Text-based design files:
===============

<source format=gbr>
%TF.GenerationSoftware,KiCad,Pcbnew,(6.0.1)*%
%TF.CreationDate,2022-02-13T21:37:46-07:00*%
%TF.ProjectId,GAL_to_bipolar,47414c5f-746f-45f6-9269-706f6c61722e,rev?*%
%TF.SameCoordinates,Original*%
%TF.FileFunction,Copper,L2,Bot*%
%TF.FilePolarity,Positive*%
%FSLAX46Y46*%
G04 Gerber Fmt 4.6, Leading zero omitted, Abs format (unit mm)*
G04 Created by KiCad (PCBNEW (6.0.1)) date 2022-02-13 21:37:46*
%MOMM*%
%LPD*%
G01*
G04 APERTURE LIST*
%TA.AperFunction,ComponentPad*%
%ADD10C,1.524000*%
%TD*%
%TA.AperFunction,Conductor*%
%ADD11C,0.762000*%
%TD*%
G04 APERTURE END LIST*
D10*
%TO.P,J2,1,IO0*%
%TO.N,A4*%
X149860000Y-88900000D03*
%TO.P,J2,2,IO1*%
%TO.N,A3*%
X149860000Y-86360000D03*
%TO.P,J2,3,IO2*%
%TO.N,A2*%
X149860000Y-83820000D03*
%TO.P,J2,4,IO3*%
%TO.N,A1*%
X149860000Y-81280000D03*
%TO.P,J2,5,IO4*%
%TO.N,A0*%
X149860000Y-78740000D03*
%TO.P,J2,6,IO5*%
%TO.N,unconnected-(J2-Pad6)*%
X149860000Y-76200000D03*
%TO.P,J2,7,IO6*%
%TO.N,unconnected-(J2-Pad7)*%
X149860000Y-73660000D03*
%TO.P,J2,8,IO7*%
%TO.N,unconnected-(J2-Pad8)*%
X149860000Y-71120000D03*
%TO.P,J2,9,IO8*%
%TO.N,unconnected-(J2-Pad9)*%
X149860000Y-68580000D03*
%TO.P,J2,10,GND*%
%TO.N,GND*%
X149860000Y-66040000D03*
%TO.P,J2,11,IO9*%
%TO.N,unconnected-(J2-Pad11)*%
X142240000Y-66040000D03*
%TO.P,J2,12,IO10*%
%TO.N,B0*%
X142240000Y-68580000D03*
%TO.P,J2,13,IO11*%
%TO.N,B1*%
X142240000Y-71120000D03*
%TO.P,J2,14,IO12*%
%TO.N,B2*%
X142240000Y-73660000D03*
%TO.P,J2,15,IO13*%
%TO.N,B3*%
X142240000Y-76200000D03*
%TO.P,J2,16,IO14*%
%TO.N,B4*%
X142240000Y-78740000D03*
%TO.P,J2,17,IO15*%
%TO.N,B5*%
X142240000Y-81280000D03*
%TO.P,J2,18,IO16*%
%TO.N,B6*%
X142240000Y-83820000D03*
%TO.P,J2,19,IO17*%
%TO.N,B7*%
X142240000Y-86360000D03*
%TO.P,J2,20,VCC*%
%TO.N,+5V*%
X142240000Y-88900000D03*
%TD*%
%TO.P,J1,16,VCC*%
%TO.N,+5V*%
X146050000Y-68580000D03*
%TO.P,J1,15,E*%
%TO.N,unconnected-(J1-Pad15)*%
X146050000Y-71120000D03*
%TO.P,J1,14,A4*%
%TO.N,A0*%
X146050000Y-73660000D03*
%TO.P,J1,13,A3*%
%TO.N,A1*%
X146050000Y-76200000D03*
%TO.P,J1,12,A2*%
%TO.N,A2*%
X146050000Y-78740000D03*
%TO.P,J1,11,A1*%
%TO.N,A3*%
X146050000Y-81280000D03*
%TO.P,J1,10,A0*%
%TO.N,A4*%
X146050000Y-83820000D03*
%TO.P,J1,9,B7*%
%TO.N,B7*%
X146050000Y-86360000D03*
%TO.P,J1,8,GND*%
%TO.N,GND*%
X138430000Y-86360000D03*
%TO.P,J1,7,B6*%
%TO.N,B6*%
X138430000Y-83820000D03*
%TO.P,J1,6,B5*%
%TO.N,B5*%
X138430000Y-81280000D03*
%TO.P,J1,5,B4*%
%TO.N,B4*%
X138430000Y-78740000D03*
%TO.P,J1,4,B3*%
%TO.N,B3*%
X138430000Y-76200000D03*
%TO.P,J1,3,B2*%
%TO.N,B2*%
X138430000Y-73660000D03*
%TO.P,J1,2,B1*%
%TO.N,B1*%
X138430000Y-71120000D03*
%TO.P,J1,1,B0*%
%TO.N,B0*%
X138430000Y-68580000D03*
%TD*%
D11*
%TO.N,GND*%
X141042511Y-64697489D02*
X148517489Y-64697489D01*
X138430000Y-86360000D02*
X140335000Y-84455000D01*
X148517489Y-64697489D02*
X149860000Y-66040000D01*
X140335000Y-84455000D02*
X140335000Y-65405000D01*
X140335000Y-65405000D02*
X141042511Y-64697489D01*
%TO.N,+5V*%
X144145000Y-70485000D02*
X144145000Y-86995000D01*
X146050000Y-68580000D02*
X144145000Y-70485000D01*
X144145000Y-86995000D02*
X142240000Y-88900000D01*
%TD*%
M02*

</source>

===============

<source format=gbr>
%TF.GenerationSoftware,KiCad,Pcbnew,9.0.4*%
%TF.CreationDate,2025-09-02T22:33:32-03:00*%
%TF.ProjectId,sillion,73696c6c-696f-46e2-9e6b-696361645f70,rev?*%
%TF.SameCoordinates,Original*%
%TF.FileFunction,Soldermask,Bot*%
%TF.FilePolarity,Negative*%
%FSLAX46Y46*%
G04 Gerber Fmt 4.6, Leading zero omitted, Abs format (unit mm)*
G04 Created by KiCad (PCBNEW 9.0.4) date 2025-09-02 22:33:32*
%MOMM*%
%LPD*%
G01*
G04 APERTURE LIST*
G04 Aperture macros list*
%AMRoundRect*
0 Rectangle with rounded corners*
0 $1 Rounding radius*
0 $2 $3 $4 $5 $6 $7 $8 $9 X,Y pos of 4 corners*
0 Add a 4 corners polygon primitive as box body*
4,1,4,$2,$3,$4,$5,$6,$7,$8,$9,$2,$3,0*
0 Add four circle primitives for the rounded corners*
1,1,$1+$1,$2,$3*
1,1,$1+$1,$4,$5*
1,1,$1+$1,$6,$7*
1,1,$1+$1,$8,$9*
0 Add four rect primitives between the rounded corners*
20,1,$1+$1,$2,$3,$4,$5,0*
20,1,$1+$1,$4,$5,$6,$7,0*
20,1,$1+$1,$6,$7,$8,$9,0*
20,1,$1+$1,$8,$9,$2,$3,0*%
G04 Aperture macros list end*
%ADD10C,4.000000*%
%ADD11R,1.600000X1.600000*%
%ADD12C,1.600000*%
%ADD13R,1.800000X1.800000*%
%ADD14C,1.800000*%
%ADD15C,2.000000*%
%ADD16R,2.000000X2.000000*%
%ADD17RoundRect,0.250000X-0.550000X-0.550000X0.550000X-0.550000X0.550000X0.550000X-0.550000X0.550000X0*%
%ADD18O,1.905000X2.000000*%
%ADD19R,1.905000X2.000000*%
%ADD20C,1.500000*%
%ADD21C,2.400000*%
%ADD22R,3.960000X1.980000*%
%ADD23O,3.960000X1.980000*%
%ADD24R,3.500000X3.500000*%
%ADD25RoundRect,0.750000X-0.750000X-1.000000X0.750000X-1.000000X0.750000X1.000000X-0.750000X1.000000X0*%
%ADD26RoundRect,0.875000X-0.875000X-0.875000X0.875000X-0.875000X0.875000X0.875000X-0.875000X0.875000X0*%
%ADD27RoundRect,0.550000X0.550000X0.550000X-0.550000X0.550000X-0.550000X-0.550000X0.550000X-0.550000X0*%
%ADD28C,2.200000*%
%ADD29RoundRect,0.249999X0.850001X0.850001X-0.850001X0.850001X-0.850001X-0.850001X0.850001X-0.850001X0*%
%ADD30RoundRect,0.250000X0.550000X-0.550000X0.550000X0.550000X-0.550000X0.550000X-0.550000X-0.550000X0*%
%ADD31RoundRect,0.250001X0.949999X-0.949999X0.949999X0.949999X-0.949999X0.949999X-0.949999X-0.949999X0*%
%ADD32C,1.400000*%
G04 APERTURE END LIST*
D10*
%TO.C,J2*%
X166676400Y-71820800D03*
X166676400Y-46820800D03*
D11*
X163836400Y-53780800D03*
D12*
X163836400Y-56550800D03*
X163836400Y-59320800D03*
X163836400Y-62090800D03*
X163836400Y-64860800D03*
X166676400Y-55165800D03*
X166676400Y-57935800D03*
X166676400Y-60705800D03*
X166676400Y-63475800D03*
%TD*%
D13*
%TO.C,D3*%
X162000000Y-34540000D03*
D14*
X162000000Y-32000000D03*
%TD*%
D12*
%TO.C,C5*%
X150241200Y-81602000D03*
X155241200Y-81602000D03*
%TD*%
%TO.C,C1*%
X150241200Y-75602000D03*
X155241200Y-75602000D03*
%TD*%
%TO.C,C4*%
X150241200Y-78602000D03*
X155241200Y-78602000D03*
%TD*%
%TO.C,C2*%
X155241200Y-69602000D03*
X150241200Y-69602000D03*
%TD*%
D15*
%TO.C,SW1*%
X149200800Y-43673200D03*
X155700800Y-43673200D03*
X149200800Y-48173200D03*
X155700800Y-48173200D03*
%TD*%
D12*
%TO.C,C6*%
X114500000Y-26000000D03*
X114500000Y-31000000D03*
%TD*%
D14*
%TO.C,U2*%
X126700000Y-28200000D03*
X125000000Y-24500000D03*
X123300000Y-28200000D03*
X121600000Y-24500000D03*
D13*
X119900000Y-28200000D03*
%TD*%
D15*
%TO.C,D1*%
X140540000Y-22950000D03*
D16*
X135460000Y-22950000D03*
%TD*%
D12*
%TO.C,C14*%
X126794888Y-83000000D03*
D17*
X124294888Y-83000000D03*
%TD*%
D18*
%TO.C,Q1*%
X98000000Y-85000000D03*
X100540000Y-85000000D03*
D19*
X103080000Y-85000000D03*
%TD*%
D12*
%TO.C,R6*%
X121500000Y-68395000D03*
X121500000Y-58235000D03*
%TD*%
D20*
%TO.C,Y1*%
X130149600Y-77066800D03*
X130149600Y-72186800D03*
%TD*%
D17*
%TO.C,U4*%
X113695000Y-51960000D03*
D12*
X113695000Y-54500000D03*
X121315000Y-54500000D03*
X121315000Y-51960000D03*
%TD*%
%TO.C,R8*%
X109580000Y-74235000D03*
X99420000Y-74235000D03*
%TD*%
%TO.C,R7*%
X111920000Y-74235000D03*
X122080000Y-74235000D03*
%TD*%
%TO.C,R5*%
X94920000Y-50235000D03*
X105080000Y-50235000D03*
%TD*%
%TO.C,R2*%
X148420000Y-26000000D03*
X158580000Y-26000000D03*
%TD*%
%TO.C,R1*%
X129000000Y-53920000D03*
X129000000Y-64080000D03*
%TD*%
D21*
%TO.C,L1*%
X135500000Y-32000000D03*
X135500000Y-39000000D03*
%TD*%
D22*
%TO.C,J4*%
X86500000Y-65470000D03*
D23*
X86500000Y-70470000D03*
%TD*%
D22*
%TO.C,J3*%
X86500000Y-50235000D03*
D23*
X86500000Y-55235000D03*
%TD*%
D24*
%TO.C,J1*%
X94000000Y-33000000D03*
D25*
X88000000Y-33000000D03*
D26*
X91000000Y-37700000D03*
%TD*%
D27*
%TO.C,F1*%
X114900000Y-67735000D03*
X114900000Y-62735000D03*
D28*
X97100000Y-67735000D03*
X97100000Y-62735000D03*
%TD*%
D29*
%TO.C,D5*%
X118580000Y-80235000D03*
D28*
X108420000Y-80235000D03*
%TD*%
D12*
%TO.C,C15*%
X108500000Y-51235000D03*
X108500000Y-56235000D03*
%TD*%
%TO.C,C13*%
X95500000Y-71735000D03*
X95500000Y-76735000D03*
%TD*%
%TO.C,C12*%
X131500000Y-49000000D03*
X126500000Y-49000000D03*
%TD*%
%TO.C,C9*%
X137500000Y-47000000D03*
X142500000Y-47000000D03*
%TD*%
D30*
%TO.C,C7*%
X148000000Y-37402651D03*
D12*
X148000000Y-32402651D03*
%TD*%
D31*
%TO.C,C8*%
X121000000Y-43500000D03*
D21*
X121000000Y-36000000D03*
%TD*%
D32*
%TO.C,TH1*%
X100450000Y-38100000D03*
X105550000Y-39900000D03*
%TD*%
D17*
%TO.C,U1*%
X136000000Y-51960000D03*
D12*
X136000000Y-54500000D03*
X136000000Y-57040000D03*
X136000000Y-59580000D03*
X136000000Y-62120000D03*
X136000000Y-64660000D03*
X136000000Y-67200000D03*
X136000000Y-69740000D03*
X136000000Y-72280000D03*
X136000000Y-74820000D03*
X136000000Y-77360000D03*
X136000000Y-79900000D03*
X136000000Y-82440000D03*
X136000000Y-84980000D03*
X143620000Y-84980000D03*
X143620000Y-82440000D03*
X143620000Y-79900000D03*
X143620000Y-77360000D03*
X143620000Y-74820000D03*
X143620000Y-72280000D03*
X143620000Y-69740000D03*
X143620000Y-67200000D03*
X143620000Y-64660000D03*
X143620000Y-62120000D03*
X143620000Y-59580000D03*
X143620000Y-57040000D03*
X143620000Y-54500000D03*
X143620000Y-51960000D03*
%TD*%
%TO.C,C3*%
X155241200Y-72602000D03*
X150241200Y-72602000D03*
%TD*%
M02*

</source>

===============

PROBLEM:
In the entries above, find the line with "X126794888Y-83000000D03*" and the line with "X111920000Y-74235000D03*", then restate word for word both of them and every line between, with nothing more.

WRITTEN ANSWER:
X126794888Y-83000000D03*
D17*
X124294888Y-83000000D03*
%TD*%
D18*
%TO.C,Q1*%
X98000000Y-85000000D03*
X100540000Y-85000000D03*
D19*
X103080000Y-85000000D03*
%TD*%
D12*
%TO.C,R6*%
X121500000Y-68395000D03*
X121500000Y-58235000D03*
%TD*%
D20*
%TO.C,Y1*%
X130149600Y-77066800D03*
X130149600Y-72186800D03*
%TD*%
D17*
%TO.C,U4*%
X113695000Y-51960000D03*
D12*
X113695000Y-54500000D03*
X121315000Y-54500000D03*
X121315000Y-51960000D03*
%TD*%
%TO.C,R8*%
X109580000Y-74235000D03*
X99420000Y-74235000D03*
%TD*%
%TO.C,R7*%
X111920000Y-74235000D03*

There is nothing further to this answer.